Of Galerie Meyer Kainer, Vischer says, “They have a very contemporary programme with international and Austrian artists.” She describes the exhibitions here as “very fresh”. Galerie Meyer Kainer often exhibits the work of new artists, such as Verena Dengler. “She’s a young Austrian artist, and she’s fantastic,” Vischer says. It also represents those who are more established, including Franz West, Heimo Zobernig, Liam Gillick, Yoshitomo Nara and Raymond Pettibon. The gallery puts on special exhibitions and concerts; for example, a 2016 event showed a collection from the fashion label Atelier E.B.
“His programme focusses on Conceptual art, but with a poetic force,” Vischer says of Martin Janda. The gallery features international artists and works in media like painting, drawing, film and video, photography, sculpture and installation. Vischer notes that Janda is one of the few gallerists in Vienna to work closely with Eastern European creatives, including Roman Ondak, a Slovakian artist who has a studio in Bratislava. Martin Janda’s gallery is on the same street as Galerie Meyer Kainer.
A two-storey space, Galerie Emanuel Layr has “a very young, very ambitious programme”, says Vischer. Layr works with young international newcomers and builds them up, she tells us, citing artists such as Lili Reynaud-Dewar and Anna-Sophie Berger. Layr“works with an older generation of artists” too, in an intermingling of generations that’s at the core of the gallery’s approach to its programme.
Felix Gaudlitz embraces the contemporary in its collections | Courtesy of Felix Gaudlitz
With previous exhibitions including Femme Maison (2019), which featured large-scale paintings and photographic prints of female celebrities with their children, and Post-Apocalyptic Formation 1 (2019), a show about catastrophe, Felix Gaudlitz clearly embraces the contemporary. “He has beautiful exhibitions,” Vischer says. Felix Gaudlitz plays an important role for other curators in Vienna, such as Vischer, by discovering fresh talent. “They’re very close to their artists,” Vischer says.

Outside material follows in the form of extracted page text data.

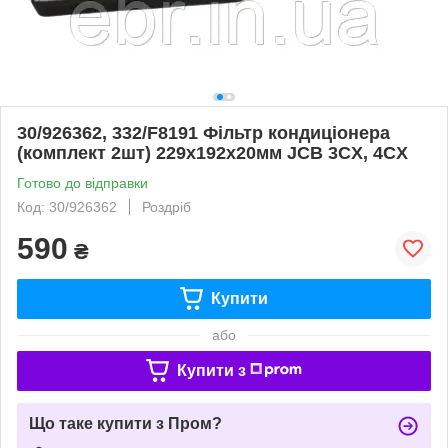
30/926362, 332/F8191 Фільтр кондиціонера
(комплект 2шт) 229х192х20мм JCB 3CX, 4CX
Готово до відправки
Код: 30/926362
Роздріб
590
₴
Купити
або
Купити з
Що таке купити з Пром?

Driven by the goal of providing exposure to new artists, Vin Vin plays an important role for collectors and curators by doing work akin to talent scouting. “They bring in really young international artists,” Vischer explains. The gallery, which opened in 2016, participates in fairs abroad, in cities such as Turin, Verona, Milan and Warsaw. “These galleries are important for art students who study here in Vienna,” Vischer says.